Shots echo up the mountainside at midday. In Tibon's command center, radios crackle with reports that two border policemen have been hit after their jeep broke down near the Casbah. It'll be past midnight when Tibon visits the scene; right now he must coordinate the evacuation of the two men, who have leg wounds. But he can't disguise his annoyance that the jeep was alone at such an obviously dangerous flashpoint in the first place, and he issues firm orders to border police commanders not to send their men into Nablus without his knowledge.
Tibon strides to an observation point and trains his binoculars on the ambush site. He's ordered retaliation on the area from which the Palestinian shots originated. The thumping reports of a tank machine gun crash around the valley. "It's a punishment," he says. "Nobody's going to shoot at my soldiers and get away with it." If the surrounding houses are damaged, Tibon believes that Palestinian residents will press the gunmen not to attack from there again.
Tibon says the message is getting through; he insists that Palestinians are losing patience with Hamas and al-Aqsa Martyrs Brigades, the militants behind the attacks. If it wasn't for the guns and the bombs of those groups, he points out, there'd be no curfew and the 20,000 men who used to work in Israel could return to employment. Building such murmurs into real pressure on the terrorists who plan the suicide bombs is Tibon's task.

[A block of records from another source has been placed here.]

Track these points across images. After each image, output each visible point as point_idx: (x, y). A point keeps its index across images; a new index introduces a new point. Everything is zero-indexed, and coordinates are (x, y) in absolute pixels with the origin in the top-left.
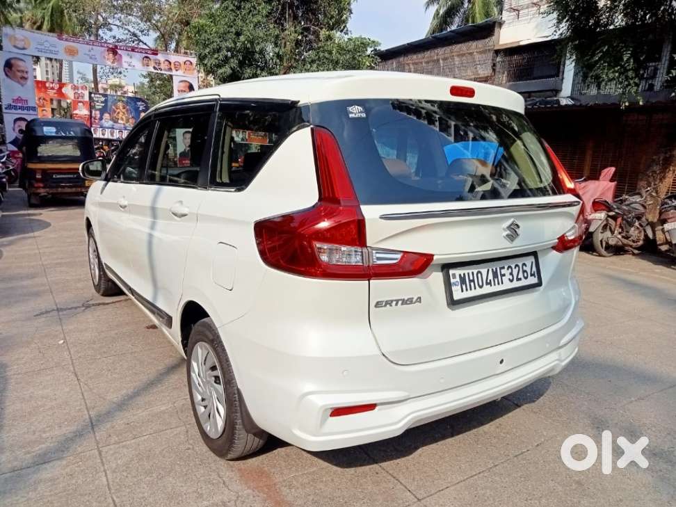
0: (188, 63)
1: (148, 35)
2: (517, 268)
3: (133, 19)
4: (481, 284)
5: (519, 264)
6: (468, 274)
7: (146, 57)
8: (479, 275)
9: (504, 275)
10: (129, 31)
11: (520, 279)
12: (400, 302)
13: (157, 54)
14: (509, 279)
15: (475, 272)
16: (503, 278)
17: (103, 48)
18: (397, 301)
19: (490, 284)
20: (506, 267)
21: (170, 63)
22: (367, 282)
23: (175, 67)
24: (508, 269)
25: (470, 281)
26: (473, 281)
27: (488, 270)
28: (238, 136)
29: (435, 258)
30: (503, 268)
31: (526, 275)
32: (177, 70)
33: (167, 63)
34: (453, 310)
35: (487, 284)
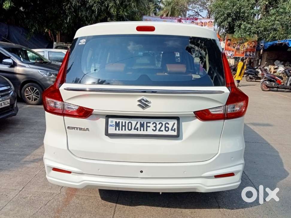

He's had some success. In his first six weeks on the job, Tibon's men nabbed 10 suicide bombers only a day or two before their deadly missions. And there are less dramatic arrests every night, more than 2,000 since Tibon took over. Last month, an operation in the Balata refugee camp on the edge of Nablus netted Lou'i Abdo, a prominent member of the Tanzim, part of the militant wing of Yasser Arafat's Fatah faction. But Tibon's terrorist hunt isn't focused on the top suspects on the wanted list. Instead, he works from the bottom up. That way, he figures, the master-terrorists lose their support network and, when Israel eventually tracks them down, there'll be no deputies left to replace them.
In the small hours of the morning, Tibon's jeep pulls up at Joseph's Tomb. Palestinians say it's the tomb of an old sheik, but it was a Jewish seminary until rioters from surrounding Nablus neighborhoods overran it early in the intifadeh. "This is a piece of history," whispers Tibon. "The riot here was a turning point in the intifadeh" because the Israeli army hesitated to rescue one of its soldiers as he bled to death and then had to retreat in the face of a Palestinian onslaught. The Israeli-Palestinian conflict has reached another standoff. The violence in the West Bank is giving way to Israeli consolidation, but a deadly fury remains below the surface, lurking in the shadows of the empty streets of Nablus.